▶ _The problem_:
Make an exact copy of the data below, leaving out every picture.

▶ _Stored data_:
#####
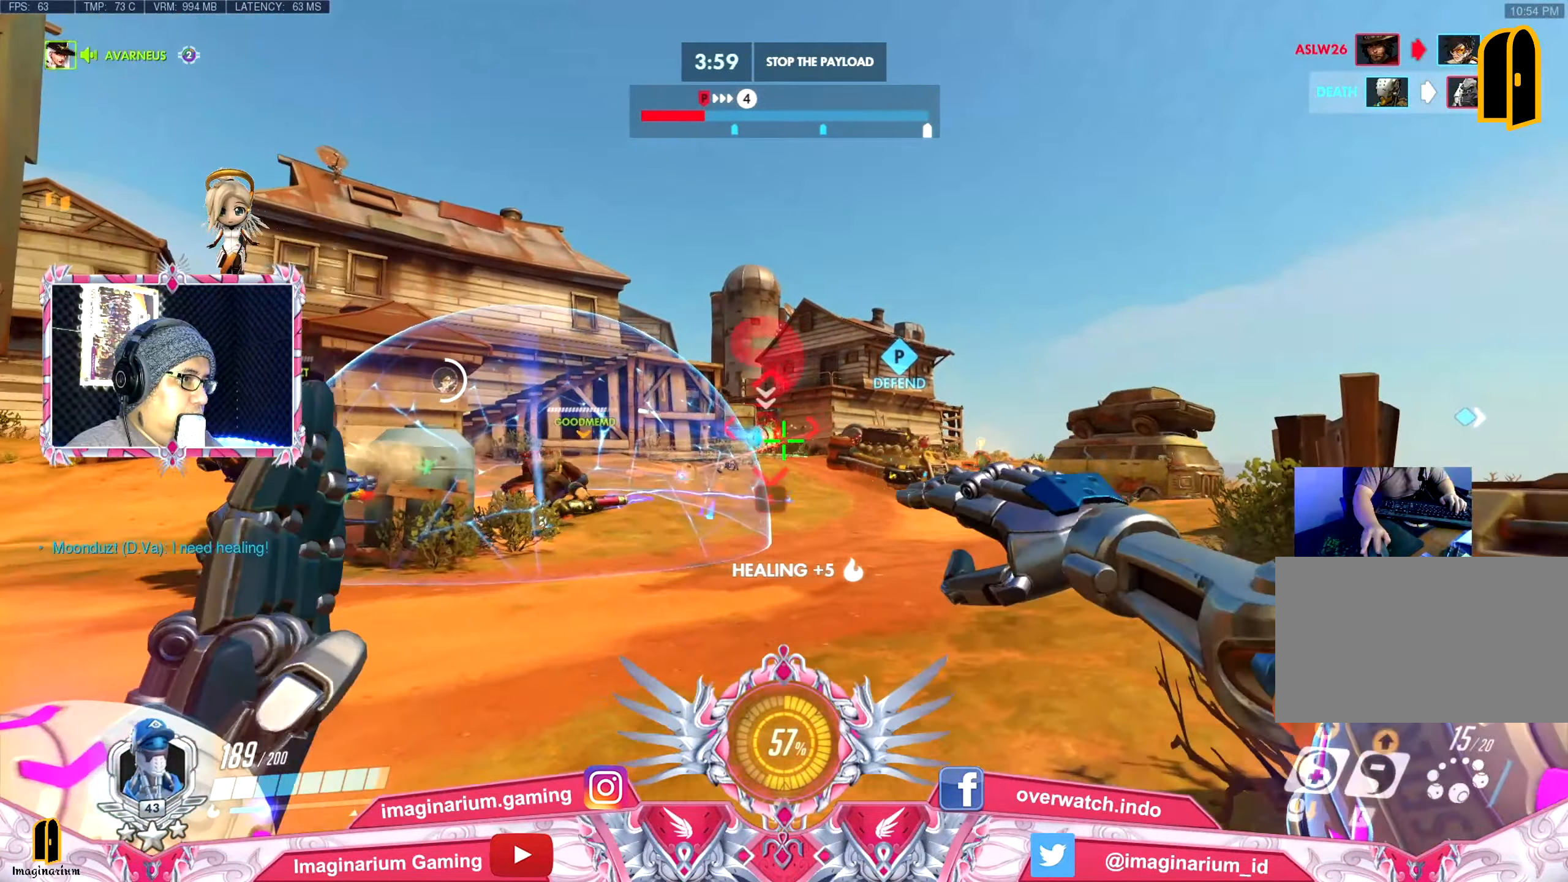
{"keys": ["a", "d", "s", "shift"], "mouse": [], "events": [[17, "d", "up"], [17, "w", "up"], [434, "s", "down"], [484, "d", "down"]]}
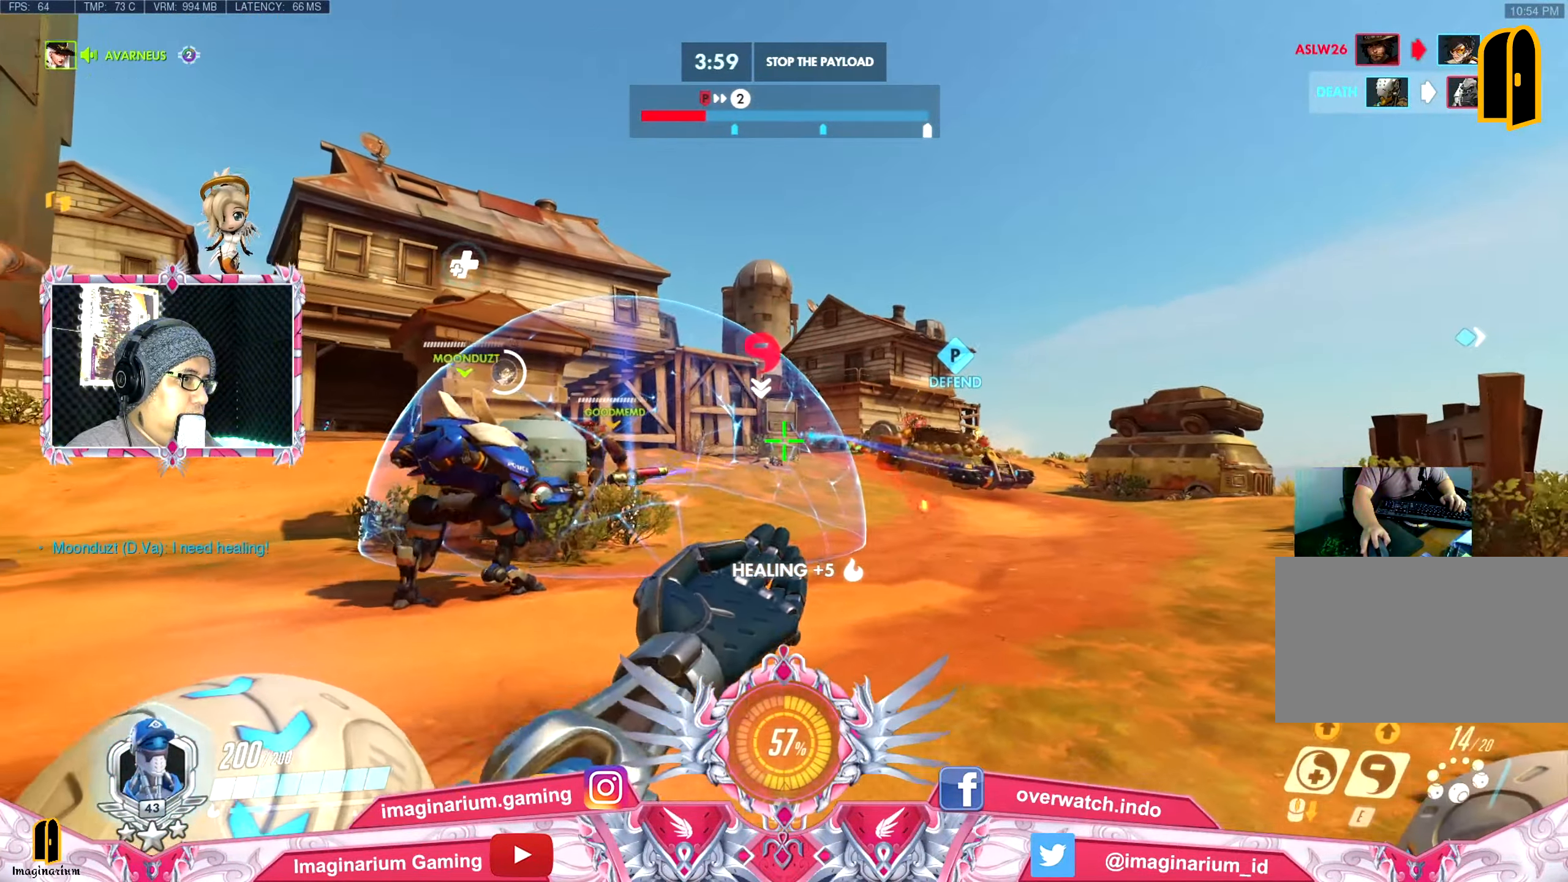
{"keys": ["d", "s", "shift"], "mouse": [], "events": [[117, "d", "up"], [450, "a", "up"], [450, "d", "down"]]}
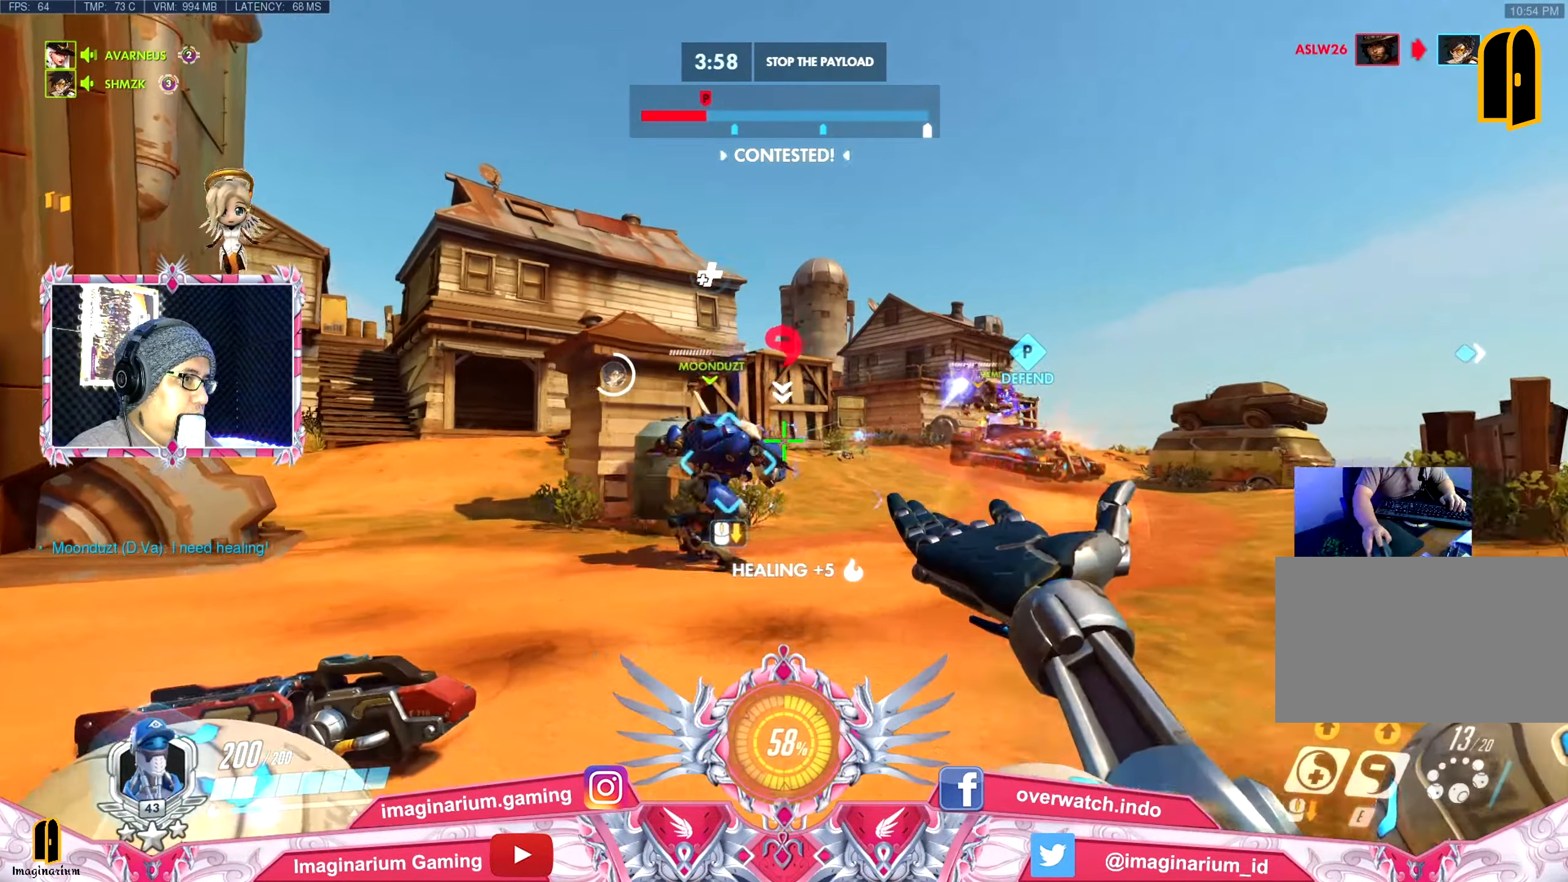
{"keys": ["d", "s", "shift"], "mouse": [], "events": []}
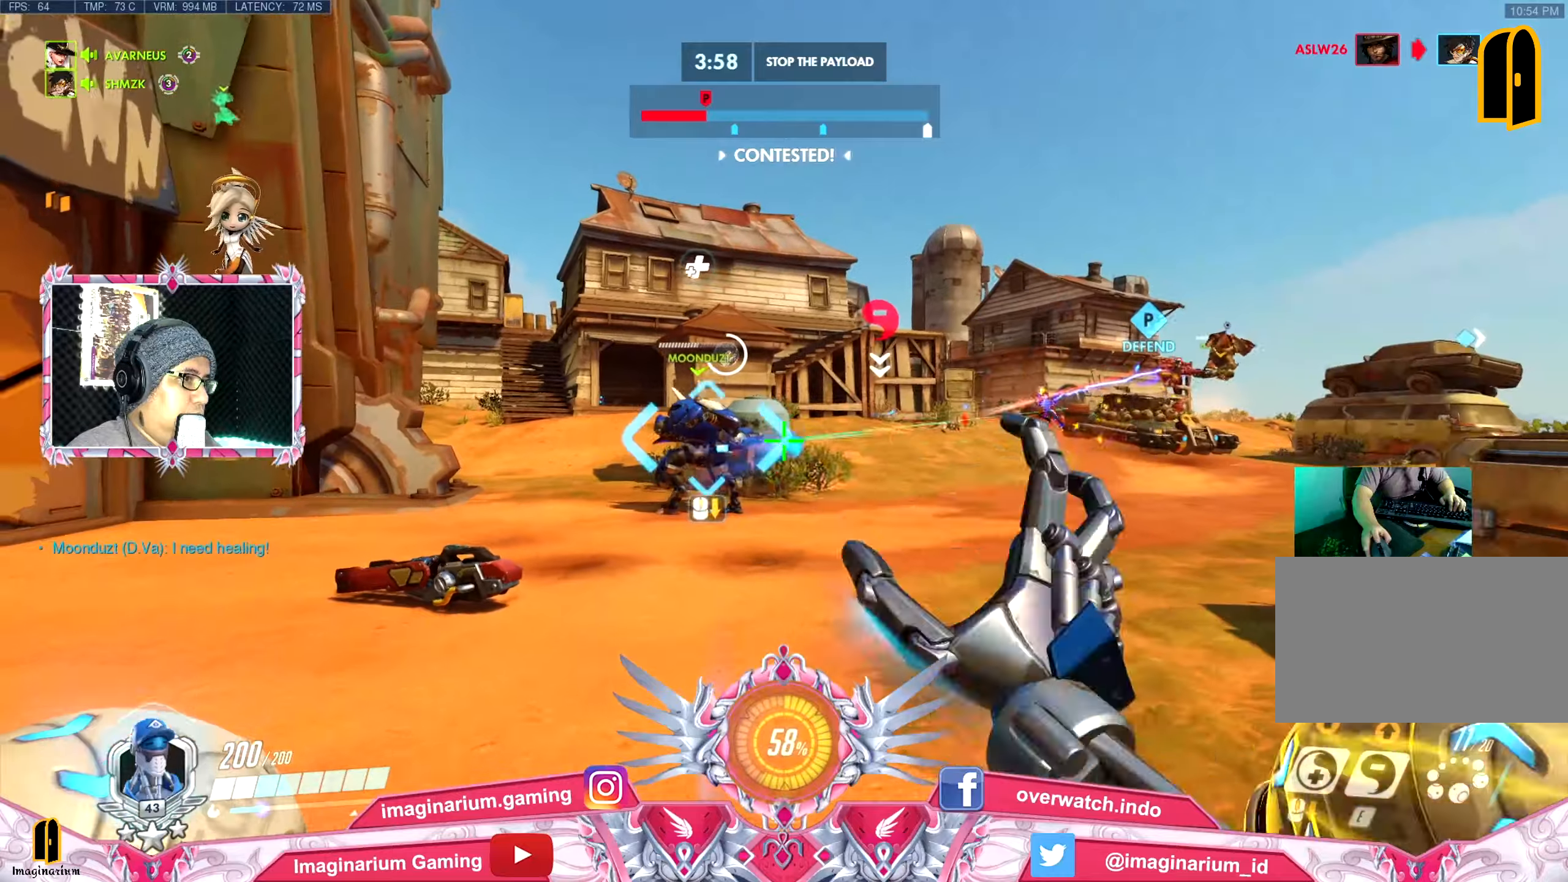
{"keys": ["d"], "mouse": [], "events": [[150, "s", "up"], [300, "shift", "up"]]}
#####
▶ _Written solution_:
{"keys": ["a", "d", "s", "shift"], "mouse": [], "events": [[17, "d", "up"], [17, "w", "up"], [434, "s", "down"], [484, "d", "down"]]}
{"keys": ["d", "s", "shift"], "mouse": [], "events": [[117, "d", "up"], [450, "a", "up"], [450, "d", "down"]]}
{"keys": ["d", "s", "shift"], "mouse": [], "events": []}
{"keys": ["d"], "mouse": [], "events": [[150, "s", "up"], [300, "shift", "up"]]}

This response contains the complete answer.